Had a tomcat who liked to roam. He didn’t come home for three days so I got into the MGA and went looking for him. About three blocks from the house, he comes charging out of the bushes because he recognized the sound of the car (!) jumped in, curled up in the passenger seat, and got a personalized ride home. (He later “helped” me do a clutch job on a V4 Saab Sonnet, but that’s another story.)

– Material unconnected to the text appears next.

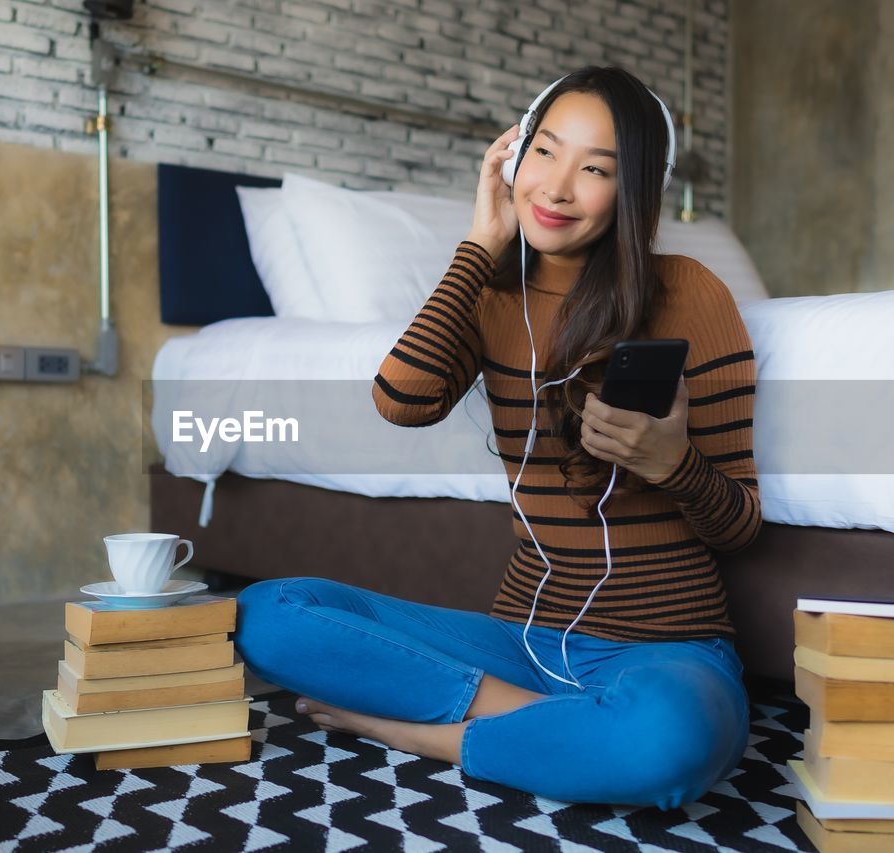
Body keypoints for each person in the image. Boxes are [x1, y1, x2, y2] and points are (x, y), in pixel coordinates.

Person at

Finally decided to replace it, sold it for $400 to some idiot who assured me he knew how to drive stick. Next day daddy brings him in – “Transmission blew up, I want my $400 back.” Nope, you broke it, you own all the pieces.
Loved this!! 👍👍
(Full Disclosure: 1961 MGA owner)
My 61 Rambler American, the first car I ever bought myself, required much the same learning experience as your MGA did. While a far cry from an MGA (wouldn’t mind having one of those!), it has to be my favorite car for pretty much the same reason the MGA is yours. I bet most of us gear heads favorites are our first. The Rambler was intended to be a temporary thing, just a cheap car to drive, but it quickly grew on me. It was unique amongst all the other cars in the 1979-80 high school parking lot for one thing. There were other older car, but none quite that old or “different” looking. Compact, but not tiny like most of the foreign cars. Perfect for four friends to go anywhere in, unlike my best friend’s Pinto, so the Rambler with a well worn front end (I was the only one who could steer it straight down the road with one hand… ) became the travel car. Didn’t know just how bad the seized lower trunnions had worn into the lower suspension arms until I decided it needed to be fixed! I’ve had several 61-63 Rambler Americans since, getting a bigger 63 Classic in 1999 and having that one since then. I was without a Rambler for about 18 months in 1983 to mid 84. Sold mine when I got married then went into the USAF. Spotted one for sale in Idaho and I just happened to need a second car… and couldn’t resist it. Now I have another, a 61 American convertible. It’s being resto-modded, but mildly. 2003 Ranger 2.3L Duratec drivetrain going in. That’s a 37% increase in power over the Rambler’s 125 hp (gross.. about 90 net compared to the Duratec’s 143 hp, the numbers I used). The Rambler 195.6 weighs in about 550 pounds, Duratec about 225. The old Borg-Warner cast iron M-8 weighs in around 215 pounds with 10 quarts of ATF, the 5R44E about 175 with fluid, so that’s a 48% reduction in weight. Between the two the Rambler will be quite lively on the road. Not building a hot rod, just a nice cruiser that will easily keep up with modern traffic — like my hopped up 4.0L in the 63 Classic wagon.